Ferrets are also very sensitive to heat and have no way of cooling themselves down, they must not be left outside in the sun all day..... They very quickly develop sun stroke. 


Please do your research, ferrets are very specialist pets and are more complex than people realise.


You will need to find a specialist exotics vet, not many normal vets will have much experience with ferrets.


----------



## goodwin1234 (Mar 23, 2008)

Thanks for all the input guys, sorry for the late reply. You'll be pleased to know that I have managed to fit a small window to the garage, so work on the cage has commenced! :no1:


----------



## Rogue665 (Mar 17, 2010)

Small window, big enough to light up their entire cage throughout the day? excluding their hide.
Looks good though, plenty of tubes and shelves they will use it all.


----------



## goodwin1234 (Mar 23, 2008)

Well, it's bright enough in there for me to see what I'm doing, but at the same time it's not exactly Blackpool illuminations lol.
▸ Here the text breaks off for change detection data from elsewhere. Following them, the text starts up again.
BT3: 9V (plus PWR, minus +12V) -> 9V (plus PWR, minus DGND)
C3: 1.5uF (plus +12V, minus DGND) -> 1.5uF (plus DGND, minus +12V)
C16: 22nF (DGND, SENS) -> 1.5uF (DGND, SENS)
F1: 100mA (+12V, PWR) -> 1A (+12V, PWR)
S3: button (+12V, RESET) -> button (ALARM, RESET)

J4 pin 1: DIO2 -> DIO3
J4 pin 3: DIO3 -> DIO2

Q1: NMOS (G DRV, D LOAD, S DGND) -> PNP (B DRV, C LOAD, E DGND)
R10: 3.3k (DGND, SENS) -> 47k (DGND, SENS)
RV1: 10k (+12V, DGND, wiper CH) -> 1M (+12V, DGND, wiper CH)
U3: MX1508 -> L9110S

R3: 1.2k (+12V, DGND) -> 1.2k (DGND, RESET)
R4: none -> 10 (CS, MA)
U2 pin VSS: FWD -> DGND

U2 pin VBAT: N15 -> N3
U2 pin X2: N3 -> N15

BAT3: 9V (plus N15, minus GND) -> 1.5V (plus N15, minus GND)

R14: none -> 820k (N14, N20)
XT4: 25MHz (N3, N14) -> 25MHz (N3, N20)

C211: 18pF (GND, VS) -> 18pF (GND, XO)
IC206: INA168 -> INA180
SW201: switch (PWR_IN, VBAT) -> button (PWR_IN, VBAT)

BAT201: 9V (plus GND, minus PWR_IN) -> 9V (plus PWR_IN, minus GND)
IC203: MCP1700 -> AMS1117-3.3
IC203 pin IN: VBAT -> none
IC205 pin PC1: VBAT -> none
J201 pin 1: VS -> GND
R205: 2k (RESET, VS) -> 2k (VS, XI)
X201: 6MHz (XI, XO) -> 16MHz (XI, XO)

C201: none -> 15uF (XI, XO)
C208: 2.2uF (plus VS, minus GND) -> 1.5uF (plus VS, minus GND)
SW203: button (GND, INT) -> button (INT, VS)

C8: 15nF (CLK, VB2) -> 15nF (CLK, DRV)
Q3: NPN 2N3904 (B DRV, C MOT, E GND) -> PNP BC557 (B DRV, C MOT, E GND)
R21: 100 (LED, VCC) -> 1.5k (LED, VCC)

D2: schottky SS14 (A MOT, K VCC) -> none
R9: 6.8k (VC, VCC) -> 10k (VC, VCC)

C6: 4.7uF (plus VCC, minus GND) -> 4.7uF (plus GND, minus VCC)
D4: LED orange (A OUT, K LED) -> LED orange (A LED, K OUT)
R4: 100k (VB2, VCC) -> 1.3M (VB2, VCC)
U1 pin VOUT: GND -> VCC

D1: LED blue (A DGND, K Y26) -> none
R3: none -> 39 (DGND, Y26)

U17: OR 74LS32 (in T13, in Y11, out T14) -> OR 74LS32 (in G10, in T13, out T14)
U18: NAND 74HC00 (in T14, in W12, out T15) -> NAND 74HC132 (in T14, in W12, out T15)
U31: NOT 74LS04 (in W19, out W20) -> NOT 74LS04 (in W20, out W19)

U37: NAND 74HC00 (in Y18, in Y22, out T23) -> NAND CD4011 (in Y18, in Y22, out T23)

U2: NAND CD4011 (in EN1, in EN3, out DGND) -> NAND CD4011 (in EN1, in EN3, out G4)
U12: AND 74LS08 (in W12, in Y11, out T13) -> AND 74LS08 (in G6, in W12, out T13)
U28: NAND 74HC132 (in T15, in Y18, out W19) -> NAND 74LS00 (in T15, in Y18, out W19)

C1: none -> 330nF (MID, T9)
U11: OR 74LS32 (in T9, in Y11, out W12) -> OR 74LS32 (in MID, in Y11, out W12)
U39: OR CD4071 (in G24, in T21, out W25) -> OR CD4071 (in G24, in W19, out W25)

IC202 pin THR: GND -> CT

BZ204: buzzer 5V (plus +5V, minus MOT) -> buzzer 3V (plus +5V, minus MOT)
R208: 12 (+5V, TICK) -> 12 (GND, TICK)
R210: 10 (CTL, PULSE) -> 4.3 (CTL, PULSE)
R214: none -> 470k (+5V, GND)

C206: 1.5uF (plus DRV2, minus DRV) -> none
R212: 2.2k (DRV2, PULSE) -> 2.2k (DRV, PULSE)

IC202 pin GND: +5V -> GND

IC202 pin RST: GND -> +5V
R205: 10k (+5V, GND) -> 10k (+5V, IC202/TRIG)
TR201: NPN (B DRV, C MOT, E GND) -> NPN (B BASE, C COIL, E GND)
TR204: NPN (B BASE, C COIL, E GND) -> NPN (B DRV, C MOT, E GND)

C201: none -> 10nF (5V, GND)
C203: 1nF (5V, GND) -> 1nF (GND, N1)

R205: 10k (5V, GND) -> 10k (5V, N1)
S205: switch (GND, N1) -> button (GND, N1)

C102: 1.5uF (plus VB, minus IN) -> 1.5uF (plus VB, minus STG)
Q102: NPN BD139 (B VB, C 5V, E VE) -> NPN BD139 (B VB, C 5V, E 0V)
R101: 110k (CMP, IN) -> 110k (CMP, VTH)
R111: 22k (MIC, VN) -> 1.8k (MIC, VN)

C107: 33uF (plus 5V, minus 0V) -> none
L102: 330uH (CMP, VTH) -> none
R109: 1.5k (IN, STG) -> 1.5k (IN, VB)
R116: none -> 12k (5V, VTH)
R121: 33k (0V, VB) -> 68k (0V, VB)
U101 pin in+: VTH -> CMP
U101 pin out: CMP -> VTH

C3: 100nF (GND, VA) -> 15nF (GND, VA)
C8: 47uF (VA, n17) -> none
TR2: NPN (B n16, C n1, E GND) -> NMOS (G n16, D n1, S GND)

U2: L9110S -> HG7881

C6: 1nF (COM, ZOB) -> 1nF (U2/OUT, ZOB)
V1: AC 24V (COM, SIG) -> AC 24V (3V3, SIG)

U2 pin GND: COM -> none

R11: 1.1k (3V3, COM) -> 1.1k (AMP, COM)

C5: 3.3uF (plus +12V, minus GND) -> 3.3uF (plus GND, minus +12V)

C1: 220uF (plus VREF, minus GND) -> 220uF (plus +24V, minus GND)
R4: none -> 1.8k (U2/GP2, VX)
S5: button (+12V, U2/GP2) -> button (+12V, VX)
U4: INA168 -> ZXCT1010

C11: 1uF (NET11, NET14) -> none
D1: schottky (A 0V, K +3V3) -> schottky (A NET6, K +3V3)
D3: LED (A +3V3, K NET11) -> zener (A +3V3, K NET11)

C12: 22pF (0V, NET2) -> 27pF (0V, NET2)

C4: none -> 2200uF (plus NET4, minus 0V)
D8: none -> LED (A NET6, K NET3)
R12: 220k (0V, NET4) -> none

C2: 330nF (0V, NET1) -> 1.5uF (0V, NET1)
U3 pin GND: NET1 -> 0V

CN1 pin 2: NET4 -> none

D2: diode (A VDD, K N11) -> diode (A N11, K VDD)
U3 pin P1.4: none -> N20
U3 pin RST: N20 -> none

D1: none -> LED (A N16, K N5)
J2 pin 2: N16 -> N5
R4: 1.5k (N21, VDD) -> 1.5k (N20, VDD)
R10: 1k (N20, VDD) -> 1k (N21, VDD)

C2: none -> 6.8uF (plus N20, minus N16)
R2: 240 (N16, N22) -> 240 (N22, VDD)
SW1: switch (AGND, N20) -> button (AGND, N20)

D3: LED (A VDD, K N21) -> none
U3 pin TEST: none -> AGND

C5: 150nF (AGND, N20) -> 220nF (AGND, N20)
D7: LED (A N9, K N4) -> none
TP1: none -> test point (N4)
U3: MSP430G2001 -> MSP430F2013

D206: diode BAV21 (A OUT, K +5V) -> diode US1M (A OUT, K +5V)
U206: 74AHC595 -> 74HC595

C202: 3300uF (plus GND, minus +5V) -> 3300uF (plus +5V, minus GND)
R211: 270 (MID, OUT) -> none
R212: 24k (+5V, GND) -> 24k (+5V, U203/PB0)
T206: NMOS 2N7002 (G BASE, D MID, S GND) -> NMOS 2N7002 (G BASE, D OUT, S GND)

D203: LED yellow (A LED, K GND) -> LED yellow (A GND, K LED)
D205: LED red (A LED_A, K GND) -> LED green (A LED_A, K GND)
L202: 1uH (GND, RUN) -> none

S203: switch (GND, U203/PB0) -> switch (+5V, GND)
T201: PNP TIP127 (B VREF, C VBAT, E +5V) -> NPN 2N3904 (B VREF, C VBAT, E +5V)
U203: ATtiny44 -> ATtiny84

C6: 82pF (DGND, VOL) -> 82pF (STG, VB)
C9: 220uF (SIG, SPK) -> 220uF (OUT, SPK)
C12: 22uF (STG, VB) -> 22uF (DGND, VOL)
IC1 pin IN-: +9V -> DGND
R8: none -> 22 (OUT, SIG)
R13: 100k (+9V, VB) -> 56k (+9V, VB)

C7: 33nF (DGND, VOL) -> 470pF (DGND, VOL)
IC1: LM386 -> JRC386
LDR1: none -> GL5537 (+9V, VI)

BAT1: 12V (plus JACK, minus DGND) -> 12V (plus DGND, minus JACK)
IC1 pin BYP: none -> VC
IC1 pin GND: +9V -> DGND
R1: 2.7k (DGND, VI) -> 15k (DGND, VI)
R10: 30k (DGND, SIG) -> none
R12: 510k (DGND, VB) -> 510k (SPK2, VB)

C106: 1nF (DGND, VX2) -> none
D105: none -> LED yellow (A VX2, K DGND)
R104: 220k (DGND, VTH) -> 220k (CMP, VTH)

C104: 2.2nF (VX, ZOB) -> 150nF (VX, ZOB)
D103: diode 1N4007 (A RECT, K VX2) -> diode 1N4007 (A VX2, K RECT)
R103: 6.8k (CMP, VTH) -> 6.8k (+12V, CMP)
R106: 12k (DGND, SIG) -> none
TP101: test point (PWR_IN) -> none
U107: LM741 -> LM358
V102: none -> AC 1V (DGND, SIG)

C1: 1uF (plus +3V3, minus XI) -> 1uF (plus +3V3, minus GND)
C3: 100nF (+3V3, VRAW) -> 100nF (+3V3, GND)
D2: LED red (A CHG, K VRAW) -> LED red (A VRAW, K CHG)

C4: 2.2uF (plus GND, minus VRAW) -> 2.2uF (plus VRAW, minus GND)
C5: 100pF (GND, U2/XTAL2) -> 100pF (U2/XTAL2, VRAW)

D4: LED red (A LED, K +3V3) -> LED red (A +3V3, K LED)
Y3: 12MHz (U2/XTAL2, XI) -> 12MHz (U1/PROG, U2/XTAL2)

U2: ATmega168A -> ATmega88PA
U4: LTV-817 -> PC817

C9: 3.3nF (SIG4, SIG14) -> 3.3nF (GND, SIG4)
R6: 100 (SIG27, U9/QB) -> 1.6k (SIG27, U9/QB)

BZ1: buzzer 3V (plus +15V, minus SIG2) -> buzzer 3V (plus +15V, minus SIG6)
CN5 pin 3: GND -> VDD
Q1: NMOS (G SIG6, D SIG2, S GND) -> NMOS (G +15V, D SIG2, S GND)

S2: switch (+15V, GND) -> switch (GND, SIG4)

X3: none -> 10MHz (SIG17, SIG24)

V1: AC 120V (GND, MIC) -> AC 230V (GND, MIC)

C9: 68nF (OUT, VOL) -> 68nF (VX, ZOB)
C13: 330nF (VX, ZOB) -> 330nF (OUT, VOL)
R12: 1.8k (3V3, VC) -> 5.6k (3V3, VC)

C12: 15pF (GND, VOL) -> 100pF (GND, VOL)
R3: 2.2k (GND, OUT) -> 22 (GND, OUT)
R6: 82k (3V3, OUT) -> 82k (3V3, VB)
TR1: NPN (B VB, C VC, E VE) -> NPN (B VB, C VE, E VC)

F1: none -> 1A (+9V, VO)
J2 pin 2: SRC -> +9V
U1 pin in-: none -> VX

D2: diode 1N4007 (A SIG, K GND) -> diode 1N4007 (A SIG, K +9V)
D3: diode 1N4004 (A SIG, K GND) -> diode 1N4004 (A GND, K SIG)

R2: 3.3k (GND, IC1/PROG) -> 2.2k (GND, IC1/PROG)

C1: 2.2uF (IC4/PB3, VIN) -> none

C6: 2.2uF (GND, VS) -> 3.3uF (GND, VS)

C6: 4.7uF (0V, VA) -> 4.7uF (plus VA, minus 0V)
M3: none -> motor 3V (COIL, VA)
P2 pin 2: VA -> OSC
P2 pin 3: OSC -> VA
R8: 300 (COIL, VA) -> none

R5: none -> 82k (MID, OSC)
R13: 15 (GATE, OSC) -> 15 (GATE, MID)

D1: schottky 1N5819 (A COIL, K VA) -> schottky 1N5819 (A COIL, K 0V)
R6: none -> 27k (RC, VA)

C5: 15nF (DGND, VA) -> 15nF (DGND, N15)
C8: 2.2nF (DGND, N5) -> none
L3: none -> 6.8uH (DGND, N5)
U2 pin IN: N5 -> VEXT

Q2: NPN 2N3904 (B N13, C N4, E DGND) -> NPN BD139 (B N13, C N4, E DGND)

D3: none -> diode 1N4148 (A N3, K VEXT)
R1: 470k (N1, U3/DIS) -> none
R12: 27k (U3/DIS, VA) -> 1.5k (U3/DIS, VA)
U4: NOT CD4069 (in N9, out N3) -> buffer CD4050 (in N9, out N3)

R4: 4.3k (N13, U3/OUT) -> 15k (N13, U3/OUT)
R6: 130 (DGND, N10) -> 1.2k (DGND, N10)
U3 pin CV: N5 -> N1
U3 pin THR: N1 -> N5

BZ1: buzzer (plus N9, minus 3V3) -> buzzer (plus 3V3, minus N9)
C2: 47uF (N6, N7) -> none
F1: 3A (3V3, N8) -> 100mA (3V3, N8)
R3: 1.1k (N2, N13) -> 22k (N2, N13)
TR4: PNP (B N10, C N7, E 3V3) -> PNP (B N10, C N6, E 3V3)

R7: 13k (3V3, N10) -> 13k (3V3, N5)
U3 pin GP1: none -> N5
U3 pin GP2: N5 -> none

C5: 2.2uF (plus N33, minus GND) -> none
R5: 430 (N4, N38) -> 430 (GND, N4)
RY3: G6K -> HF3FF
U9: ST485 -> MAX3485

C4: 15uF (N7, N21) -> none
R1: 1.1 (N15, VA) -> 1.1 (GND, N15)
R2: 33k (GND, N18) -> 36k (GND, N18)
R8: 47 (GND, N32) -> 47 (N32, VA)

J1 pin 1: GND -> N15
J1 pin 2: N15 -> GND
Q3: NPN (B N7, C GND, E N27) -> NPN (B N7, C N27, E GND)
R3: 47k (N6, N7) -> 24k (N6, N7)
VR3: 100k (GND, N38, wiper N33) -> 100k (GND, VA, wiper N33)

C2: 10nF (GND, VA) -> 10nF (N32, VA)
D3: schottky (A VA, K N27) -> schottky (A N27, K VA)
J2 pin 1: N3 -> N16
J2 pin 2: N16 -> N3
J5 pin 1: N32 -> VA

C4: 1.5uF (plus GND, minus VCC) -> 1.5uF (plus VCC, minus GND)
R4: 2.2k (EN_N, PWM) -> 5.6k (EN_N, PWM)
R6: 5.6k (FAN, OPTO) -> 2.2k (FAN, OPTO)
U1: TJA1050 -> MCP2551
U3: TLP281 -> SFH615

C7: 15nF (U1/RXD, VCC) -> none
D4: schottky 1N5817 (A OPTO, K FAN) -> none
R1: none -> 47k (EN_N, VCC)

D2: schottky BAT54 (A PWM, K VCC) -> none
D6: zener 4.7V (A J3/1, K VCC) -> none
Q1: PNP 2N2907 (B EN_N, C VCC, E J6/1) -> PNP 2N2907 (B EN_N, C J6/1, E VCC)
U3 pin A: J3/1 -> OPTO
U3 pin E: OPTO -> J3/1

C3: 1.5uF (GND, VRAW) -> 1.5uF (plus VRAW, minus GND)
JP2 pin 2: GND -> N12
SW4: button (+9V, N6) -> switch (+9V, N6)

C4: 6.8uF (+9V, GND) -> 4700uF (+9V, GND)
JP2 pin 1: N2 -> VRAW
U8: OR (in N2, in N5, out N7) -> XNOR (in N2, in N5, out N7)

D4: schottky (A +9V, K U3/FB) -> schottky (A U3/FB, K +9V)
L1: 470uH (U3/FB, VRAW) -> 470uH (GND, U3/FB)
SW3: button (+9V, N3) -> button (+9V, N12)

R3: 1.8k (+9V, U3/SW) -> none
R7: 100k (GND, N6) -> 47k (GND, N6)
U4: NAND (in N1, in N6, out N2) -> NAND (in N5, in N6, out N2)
I figure at the very least it'll give them a natural light cycle, and certain amounts of UVA and UVB. Deabteable whether or not that'll be enough on it's own, but I figure having them outside/in the house when I can, should be plenty.


----------



## PETERAROBERTSON (Jul 2, 2008)

You dont get uv through glass.
Or uvb.
But theres plenty substitutes.


----------



## goodwin1234 (Mar 23, 2008)

It's steel mesh, but you raise a good point. Ferrets kept inside a home wouldn't recieve any more UV than one kept in a garage. Maybe the window was a waste of time after all lol.


----------



## Mollie100 (Dec 17, 2013)

I think a window is always good - I wouldn't like to live in the dark 24/7 and I don't think it's natural for animals to either lol. 

I would suggest whitewashing the walls for more light - we have our rabbits in a brick built shed outside and though it has a good sized window the dark brickwork always made it feel dark in there. So before we put the rabbits in we whitewashed the walls whilst we were cleaning the shed up and it's made a huge difference to the light levels in there. Bear in mind that at this time of year light levels are almost at their peak but come autumn / winter it will be a very different story.


----------



## goodwin1234 (Mar 23, 2008)

Yeah, good shout mate. I'll do just that: victory:


----------



## WolfySam (Jun 19, 2013)

looks great to me and you could leash train them so that way you can take them for walks around your area so they get the UV thats what im going to be doing with my girls but while they settle they have roam of the house and a run outside to amazing animals and i plan on getting more well in fact have plans for 2 hobs (my girls are sprites so no babies from them) :flrt:


----------



## Rogue665 (Mar 17, 2010)

You could replace the window (glass part) with heavy duty mesh/wire and cover it over (curtain) when the weather is too cold for them.


----------